Just as Martín assumes his protagonist, in an autofictional wink, Beltrán and Yero enter the scene in their documentaries, they let their voices be heard when they conduct interviews. This need to make transparent the instance that cuts out reality makes it clear that these films -especially documentaries, generically afflicted by a stubborn demand for objectivity- specifically convey the perspectives of the phenomenon that interest their authors.

Still from 'Calls from Moscow' (2023); Luis Alejandro Yero. Film included in the Forum section of the 73rd edition of the Berlin International Film Festival (February 16-26, 2023) (IMAGE www.berlinale.de)

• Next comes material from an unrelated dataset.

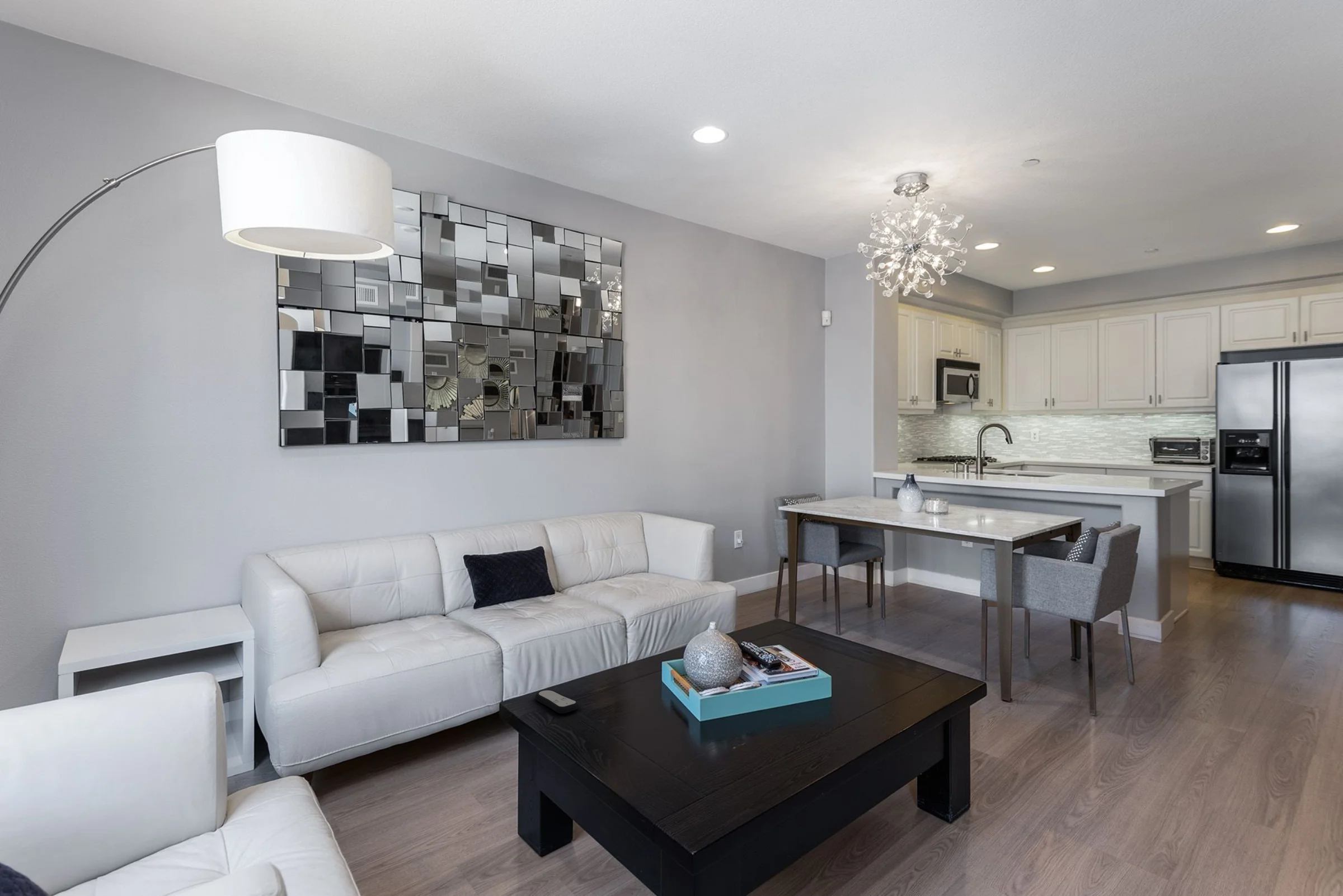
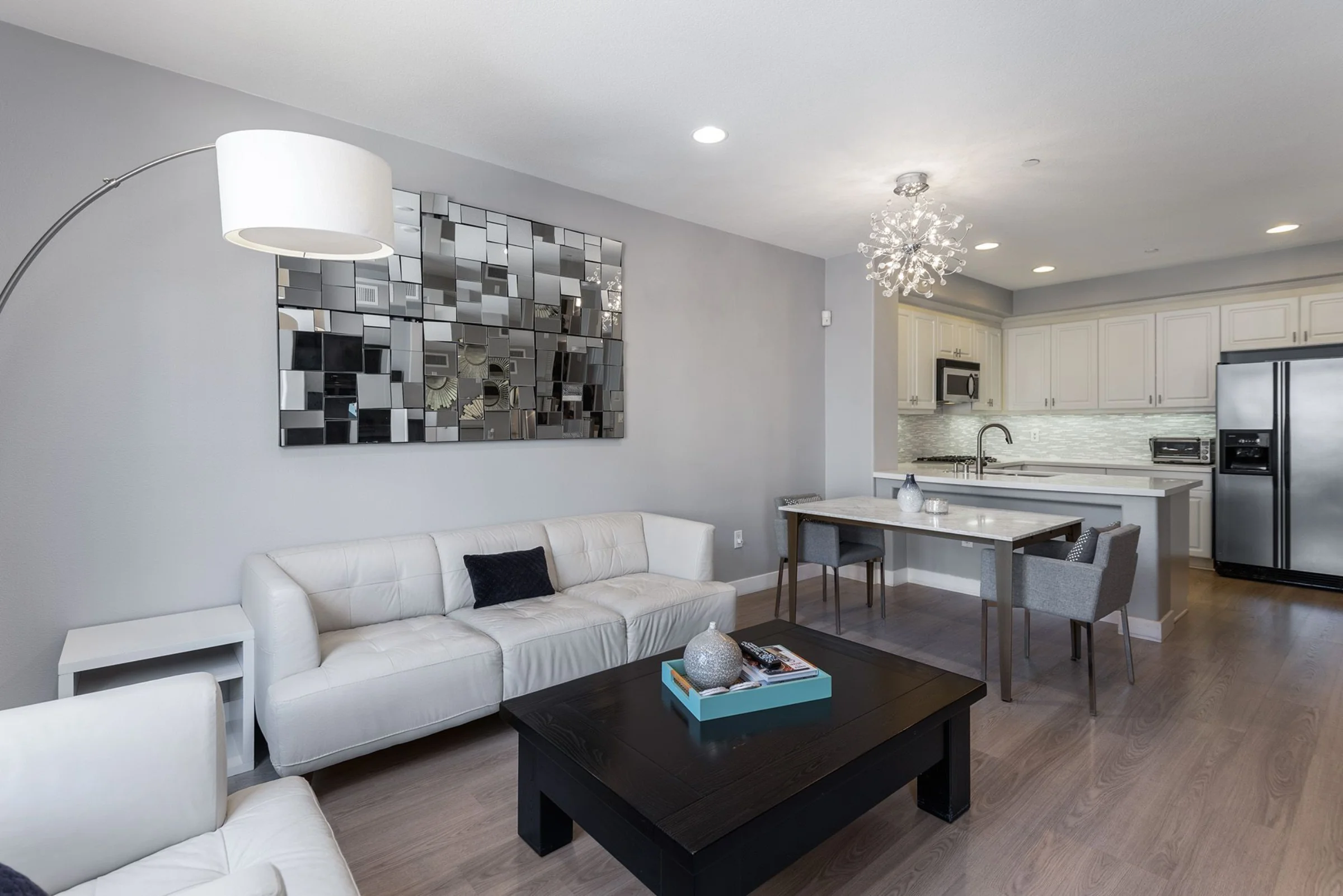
- remote control [535,689,580,714]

From this underlining of the directorial self, La opción cero and Llamadas desde Moscú ask why someone chooses to emigrate and remain outside Cuba under such conditions. Un homme sous son influence also offers an answer to that question; the main character is shown between the jaws of labor and capitalist power, yet returning to his country is not an option for him. At one point, he tells some colleagues who are considering whether to visit the island on their vacation: "Cuba is really fucked up right now". When one of the guys informs Yero that he works in construction, the latter comments: "Working in construction is a pretty tough job, isn't it?", and the other immediately replies: "Yes, obviously, normally; but it was tougher to live in Cuba, unfortunately. I am not happy. But, to live in Cuba and live the needs that are being seen in the country, I prefer to be here". The same idea is revealed by one of the refugees in The Zero Option when he says to the camera: "Even if I have to go there, in that place, in that mountain, for a year, for however long... But I'm not going there, not even if I'm crazy. Forget about it. Are you crazy? I've spent a lot of work in Cuba".

Such is the existential drift of the Cuban as shown in these three films. Leaving the country is for each of these people the only way to take control of their destiny. They all seem convinced - no matter how fateful the journey to leave Cuba behind, or the circumstances in the host country - to "move on", to "wait", as they say in Llamadas desde Moscú.

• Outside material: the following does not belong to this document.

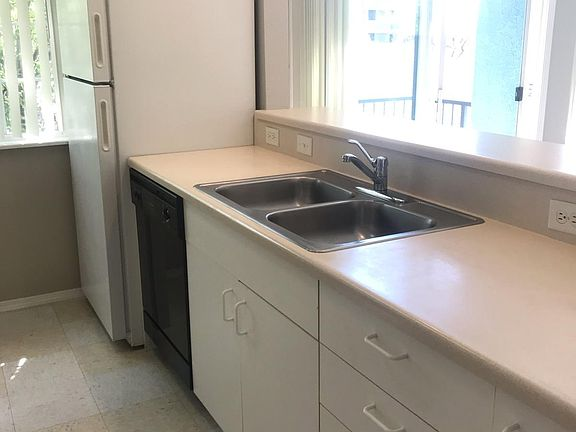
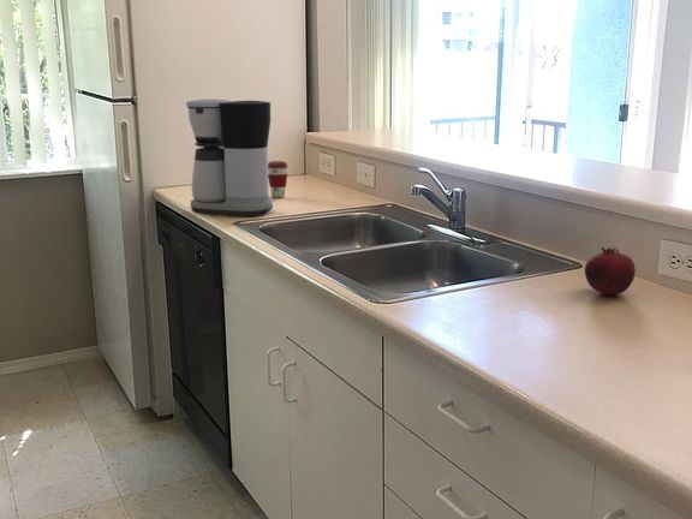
+ coffee maker [185,97,274,217]
+ coffee cup [268,160,290,198]
+ fruit [584,245,637,297]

Beltrán, Yero and Martín weave eloquent testimonies of the violence inherent to the migratory experience, as well as of the radical shock that the Cuban regime and the harshness of life on the island leave on individual sensibilities. In The Zero Option there is, I believe, a moment capable of condensing the political vision shared by the three films, the directors' views on the singular experiences of their respective characters. It is the sequence in which recordings of a celebration of the Armed Forces Day alternate with videos from social networks about the crossing of the Darien. In addition to marking the false triumphalism of the Cuban political discourse, it points to the historical responsibility of this ideological drift on the fate of the emigrants. In their explorations/testimonies on Cuban emigration today, La opción cero, Llamadas desde Moscú and Un homme sous son influence lay bare the despotism of the Cuban government, as the institutional body into which the 1959 Revolution has drifted.

Still from 'The Zero Option' (2020); Marcel Beltrán

Between the difficulties involved in leaving a country and making a life in another, and the sensation of triumph (perhaps temporary) experienced after leaving, Cuba is expressed in these films as trauma, condemnation, historical fatality... The island expels the Cuban, as much as the place of destination resists welcoming him or her.